Hasil survei tersebut dipaparkan oleh Peneliti Utama Indikator Politik Indonesia, Burhanuddin Muhtadi, dalam konferensi pers daring yang digelar pada Minggu (8/2/2026).
Burhanuddin menyampaikan bahwa tingkat kepercayaan terhadap TNI mencapai 93 persen, yang merupakan akumulasi dari responden yang menyatakan sangat percaya maupun cukup percaya.
“Kalau dari data ini, yang paling tinggi tingkat kepercayaan-nya itu adalah TNI ya. Jadi ada total 93 persen yang sangat percaya atau cukup percaya terhadap TNI,” ujar Burhanuddin.
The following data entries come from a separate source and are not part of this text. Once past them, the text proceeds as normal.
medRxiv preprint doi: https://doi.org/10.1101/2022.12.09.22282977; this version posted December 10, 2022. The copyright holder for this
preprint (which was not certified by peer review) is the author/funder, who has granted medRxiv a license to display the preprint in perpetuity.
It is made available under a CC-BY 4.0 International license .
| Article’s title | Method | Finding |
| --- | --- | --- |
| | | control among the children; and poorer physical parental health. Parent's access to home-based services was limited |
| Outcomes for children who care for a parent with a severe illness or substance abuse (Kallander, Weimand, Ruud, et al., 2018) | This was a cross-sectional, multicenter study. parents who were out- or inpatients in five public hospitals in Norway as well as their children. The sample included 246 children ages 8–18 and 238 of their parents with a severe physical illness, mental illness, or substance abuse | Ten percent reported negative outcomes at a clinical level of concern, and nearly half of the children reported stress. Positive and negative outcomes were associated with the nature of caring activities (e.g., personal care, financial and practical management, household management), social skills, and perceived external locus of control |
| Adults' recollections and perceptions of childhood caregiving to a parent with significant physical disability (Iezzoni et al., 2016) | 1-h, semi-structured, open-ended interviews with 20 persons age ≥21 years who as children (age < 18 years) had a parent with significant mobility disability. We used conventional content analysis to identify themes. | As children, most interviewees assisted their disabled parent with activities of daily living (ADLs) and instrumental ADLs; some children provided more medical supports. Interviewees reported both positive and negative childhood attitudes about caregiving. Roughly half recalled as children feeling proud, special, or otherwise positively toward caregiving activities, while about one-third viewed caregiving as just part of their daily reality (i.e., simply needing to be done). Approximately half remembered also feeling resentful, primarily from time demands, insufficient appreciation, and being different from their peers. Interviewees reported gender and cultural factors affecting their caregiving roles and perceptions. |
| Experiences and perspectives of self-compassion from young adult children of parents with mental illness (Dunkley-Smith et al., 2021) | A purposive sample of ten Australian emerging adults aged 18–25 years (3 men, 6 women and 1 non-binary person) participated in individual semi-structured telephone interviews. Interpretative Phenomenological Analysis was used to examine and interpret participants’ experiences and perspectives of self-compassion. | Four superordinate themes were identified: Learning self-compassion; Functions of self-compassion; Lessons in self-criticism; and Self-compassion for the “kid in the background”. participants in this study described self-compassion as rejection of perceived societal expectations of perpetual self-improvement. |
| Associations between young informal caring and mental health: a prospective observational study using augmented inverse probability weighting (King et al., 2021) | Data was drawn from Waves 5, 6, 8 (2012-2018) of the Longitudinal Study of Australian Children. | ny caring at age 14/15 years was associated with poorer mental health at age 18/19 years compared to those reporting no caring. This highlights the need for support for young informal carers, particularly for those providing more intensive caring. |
Rincian data menunjukkan, sebanyak 15 persen responden menyatakan sangat percaya, sedangkan 78 persen menyatakan cukup percaya. Di sisi lain, terdapat 5 persen responden yang mengaku kurang percaya, 1 persen tidak percaya sama sekali, serta 1 persen tidak tahu atau tidak menjawab.
Meski tetap berada di atas 90 persen, Burhanuddin mencatat bahwa angka kepercayaan terhadap TNI mengalami penurunan dibanding survei sebelumnya. Ia menyebut, pada survei terdahulu, tingkat kepercayaan terhadap TNI pernah berada di atas 95 persen.
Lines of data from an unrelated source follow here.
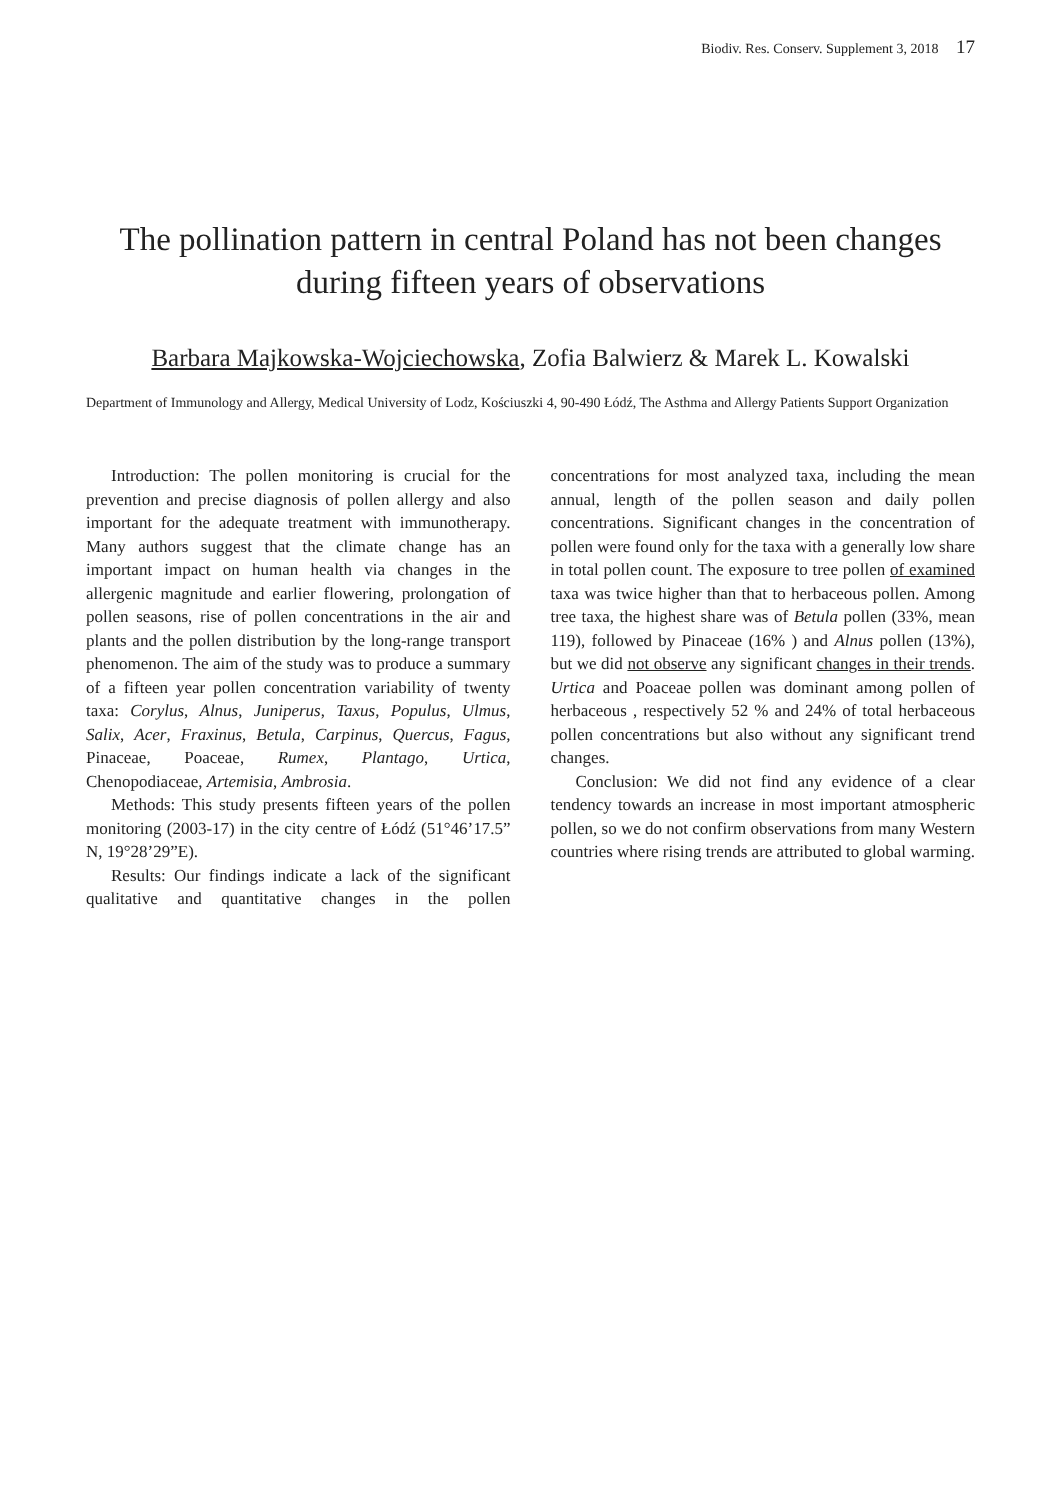Biodiv. Res. Conserv. Supplement 3, 2018 17
The pollination pattern in central Poland has not been changes
during fifteen years of observations
Barbara Majkowska-Wojciechowska, Zofia Balwierz & Marek L. Kowalski
Department of Immunology and Allergy, Medical University of Lodz, Kościuszki 4, 90-490 Łódź, The Asthma and Allergy Patients Support Organization
Introduction: The pollen monitoring is crucial for the prevention and precise diagnosis of pollen allergy and also important for the adequate treatment with immunotherapy. Many authors suggest that the climate change has an important impact on human health via changes in the allergenic magnitude and earlier flowering, prolongation of pollen seasons, rise of pollen concentrations in the air and plants and the pollen distribution by the long-range transport phenomenon. The aim of the study was to produce a summary of a fifteen year pollen concentration variability of twenty taxa: Corylus, Alnus, Juniperus, Taxus, Populus, Ulmus, Salix, Acer, Fraxinus, Betula, Carpinus, Quercus, Fagus, Pinaceae, Poaceae, Rumex, Plantago, Urtica, Chenopodiaceae, Artemisia, Ambrosia.
Methods: This study presents fifteen years of the pollen monitoring (2003-17) in the city centre of Łódź (51°46’17.5” N, 19°28’29”E).
Results: Our findings indicate a lack of the significant qualitative and quantitative changes in the pollen concentrations for most analyzed taxa, including the mean annual, length of the pollen season and daily pollen concentrations. Significant changes in the concentration of pollen were found only for the taxa with a generally low share in total pollen count. The exposure to tree pollen of examined taxa was twice higher than that to herbaceous pollen. Among tree taxa, the highest share was of Betula pollen (33%, mean 119), followed by Pinaceae (16% ) and Alnus pollen (13%), but we did not observe any significant changes in their trends. Urtica and Poaceae pollen was dominant among pollen of herbaceous , respectively 52 % and 24% of total herbaceous pollen concentrations but also without any significant trend changes.
Conclusion: We did not find any evidence of a clear tendency towards an increase in most important atmospheric pollen, so we do not confirm observations from many Western countries where rising trends are attributed to global warming.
“Sebenarnya agak sedikit turunnya kepercayaan terhadap TNI ini, meskipun masih di atas 90 persen. Kita pernah survei terhadap TNI di atas 95 persen,” kata dia.
Menurut Burhanuddin, penurunan tersebut dapat menjadi bahan evaluasi seiring dengan semakin luasnya keterlibatan TNI di luar urusan pertahanan. “Mungkin perlu dievaluasi ya berkaitan dengan indikasi TNI yang perannya makin luas ya, bukan hanya di luar masalah pertahanan. Sudah ada indikasi TNI masuk ke MBG, masuk ke Koperasi Merah Putih, dan seterusnya,” ujar Burhanuddin.
Ia menambahkan, perluasan peran TNI pada bidang non-pertahanan berpotensi meningkatkan intensitas interaksi dengan masyarakat, sekaligus membuka kemungkinan munculnya gesekan. “Semakin TNI ikut terlibat urusan non-pertahanan, kemungkinan berinteraksi dengan masyarakat semakin besar dan kemungkinan munculnya gesekan juga semakin meningkat,” ucap dia.
Dalam survei yang sama, lembaga presiden menempati posisi kedua tingkat kepercayaan publik dengan total 91 persen, yang terdiri dari 15 persen responden sangat percaya dan 76 persen cukup percaya.